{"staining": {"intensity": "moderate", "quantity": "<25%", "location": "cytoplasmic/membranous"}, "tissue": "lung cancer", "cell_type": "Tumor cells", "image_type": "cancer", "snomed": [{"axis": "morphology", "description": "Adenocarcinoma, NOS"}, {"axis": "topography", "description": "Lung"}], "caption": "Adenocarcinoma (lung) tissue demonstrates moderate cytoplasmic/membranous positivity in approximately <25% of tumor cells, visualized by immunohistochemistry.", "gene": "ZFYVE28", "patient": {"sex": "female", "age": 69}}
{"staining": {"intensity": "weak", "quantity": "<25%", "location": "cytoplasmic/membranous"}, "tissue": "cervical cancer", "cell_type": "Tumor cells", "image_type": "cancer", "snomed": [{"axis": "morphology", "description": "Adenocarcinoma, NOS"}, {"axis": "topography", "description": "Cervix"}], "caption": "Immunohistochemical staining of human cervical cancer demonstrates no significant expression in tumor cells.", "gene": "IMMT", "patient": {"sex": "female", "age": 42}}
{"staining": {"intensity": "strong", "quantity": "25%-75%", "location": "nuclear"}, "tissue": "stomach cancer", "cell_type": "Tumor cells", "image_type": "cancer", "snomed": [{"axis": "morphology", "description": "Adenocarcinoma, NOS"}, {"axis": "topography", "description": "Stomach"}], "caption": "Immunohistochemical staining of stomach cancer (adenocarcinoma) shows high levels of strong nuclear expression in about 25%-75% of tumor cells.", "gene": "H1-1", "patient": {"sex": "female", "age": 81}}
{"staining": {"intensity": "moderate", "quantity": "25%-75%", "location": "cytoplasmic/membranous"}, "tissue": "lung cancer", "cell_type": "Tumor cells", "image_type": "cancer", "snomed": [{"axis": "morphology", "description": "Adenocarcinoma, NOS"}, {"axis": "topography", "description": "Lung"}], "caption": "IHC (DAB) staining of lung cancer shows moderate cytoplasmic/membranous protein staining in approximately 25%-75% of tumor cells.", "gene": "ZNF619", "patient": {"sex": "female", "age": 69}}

## Work request
The listing above has to be repeated exactly, down to the last line.

## Answer box
{"staining": {"intensity": "moderate", "quantity": "<25%", "location": "cytoplasmic/membranous"}, "tissue": "lung cancer", "cell_type": "Tumor cells", "image_type": "cancer", "snomed": [{"axis": "morphology", "description": "Adenocarcinoma, NOS"}, {"axis": "topography", "description": "Lung"}], "caption": "Adenocarcinoma (lung) tissue demonstrates moderate cytoplasmic/membranous positivity in approximately <25% of tumor cells, visualized by immunohistochemistry.", "gene": "ZFYVE28", "patient": {"sex": "female", "age": 69}}
{"staining": {"intensity": "weak", "quantity": "<25%", "location": "cytoplasmic/membranous"}, "tissue": "cervical cancer", "cell_type": "Tumor cells", "image_type": "cancer", "snomed": [{"axis": "morphology", "description": "Adenocarcinoma, NOS"}, {"axis": "topography", "description": "Cervix"}], "caption": "Immunohistochemical staining of human cervical cancer demonstrates no significant expression in tumor cells.", "gene": "IMMT", "patient": {"sex": "female", "age": 42}}
{"staining": {"intensity": "strong", "quantity": "25%-75%", "location": "nuclear"}, "tissue": "stomach cancer", "cell_type": "Tumor cells", "image_type": "cancer", "snomed": [{"axis": "morphology", "description": "Adenocarcinoma, NOS"}, {"axis": "topography", "description": "Stomach"}], "caption": "Immunohistochemical staining of stomach cancer (adenocarcinoma) shows high levels of strong nuclear expression in about 25%-75% of tumor cells.", "gene": "H1-1", "patient": {"sex": "female", "age": 81}}
{"staining": {"intensity": "moderate", "quantity": "25%-75%", "location": "cytoplasmic/membranous"}, "tissue": "lung cancer", "cell_type": "Tumor cells", "image_type": "cancer", "snomed": [{"axis": "morphology", "description": "Adenocarcinoma, NOS"}, {"axis": "topography", "description": "Lung"}], "caption": "IHC (DAB) staining of lung cancer shows moderate cytoplasmic/membranous protein staining in approximately 25%-75% of tumor cells.", "gene": "ZNF619", "patient": {"sex": "female", "age": 69}}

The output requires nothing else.